§ WHAT IS BEING ASKED
Leave out the lines before the one with "[70,324,175,336] Pre –"; output that line and all remaining lines of the records exactly.

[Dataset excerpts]
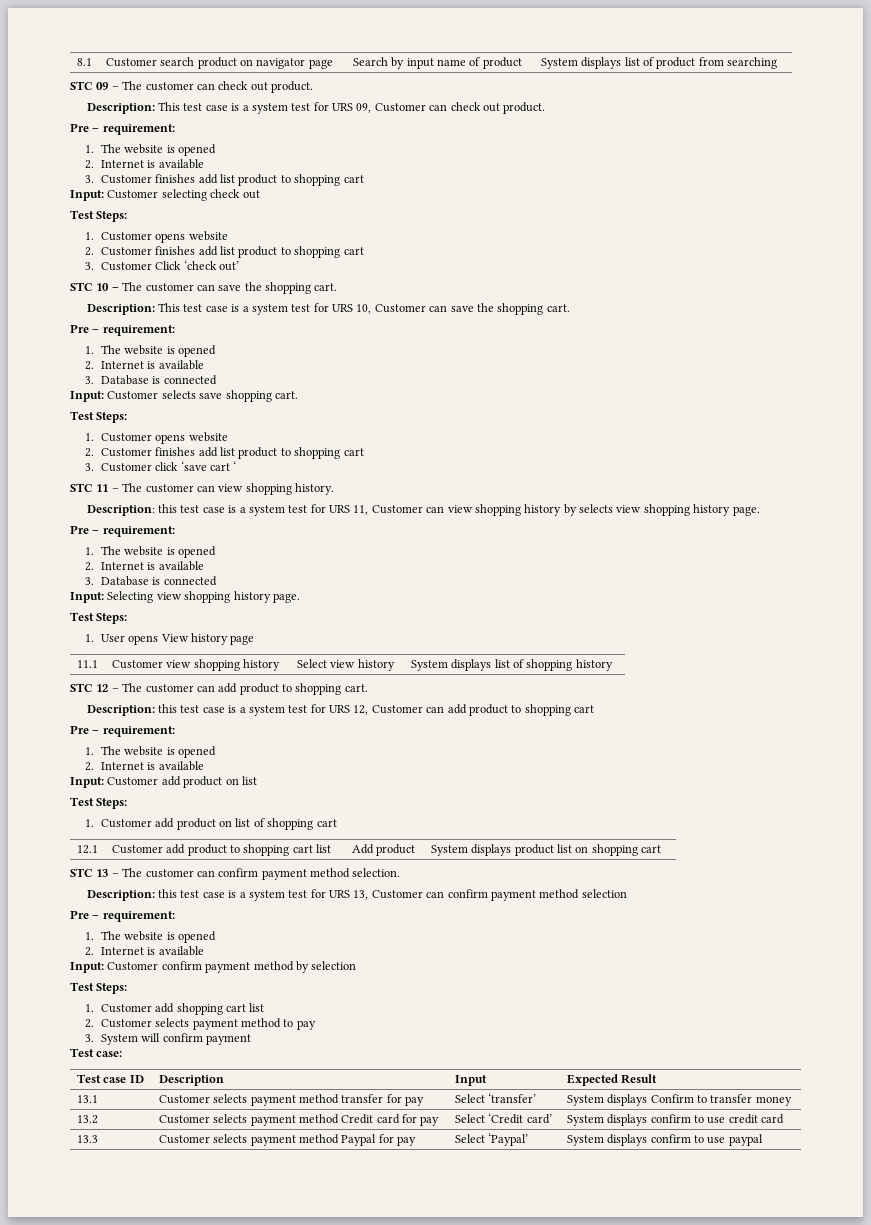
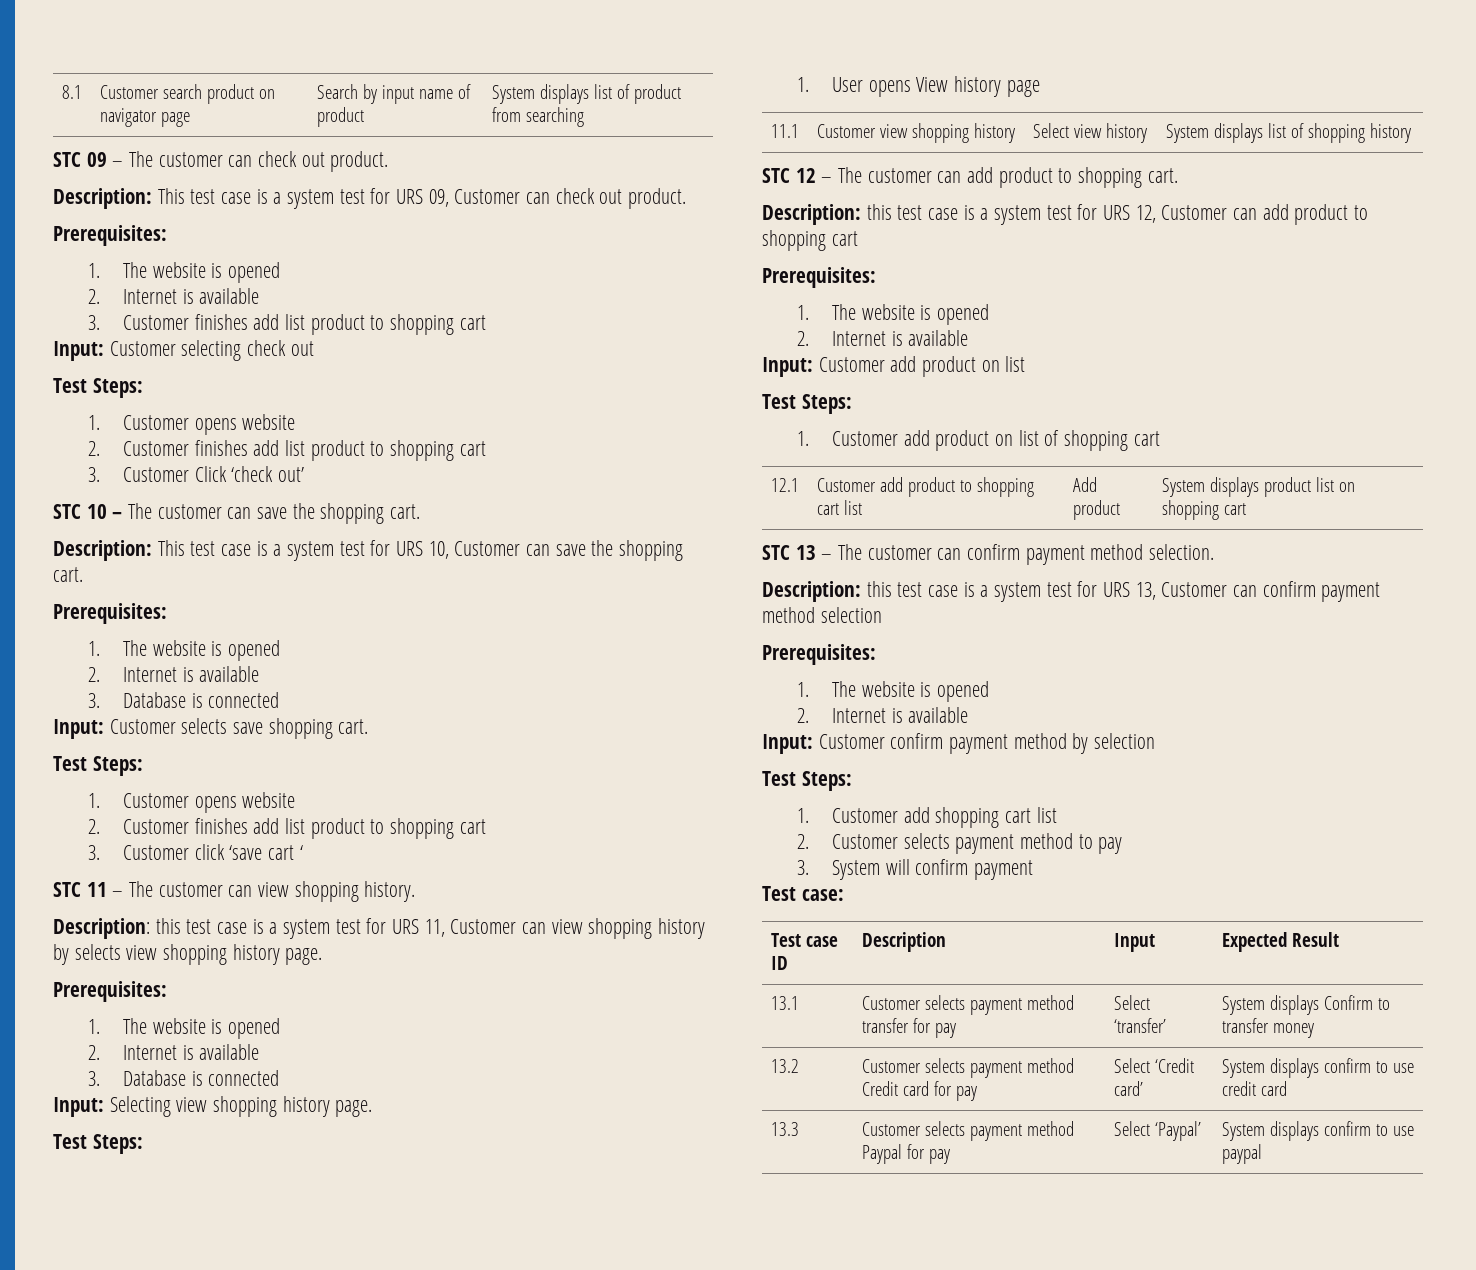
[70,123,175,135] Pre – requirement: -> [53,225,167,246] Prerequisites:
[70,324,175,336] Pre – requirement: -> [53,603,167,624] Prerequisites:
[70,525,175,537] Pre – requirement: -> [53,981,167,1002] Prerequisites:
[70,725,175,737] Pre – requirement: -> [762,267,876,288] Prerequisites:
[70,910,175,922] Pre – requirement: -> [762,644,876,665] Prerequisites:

§ RESPONSE TO THE EXERCISE
[70,324,175,336] Pre – requirement: -> [53,603,167,624] Prerequisites:
[70,525,175,537] Pre – requirement: -> [53,981,167,1002] Prerequisites:
[70,725,175,737] Pre – requirement: -> [762,267,876,288] Prerequisites:
[70,910,175,922] Pre – requirement: -> [762,644,876,665] Prerequisites:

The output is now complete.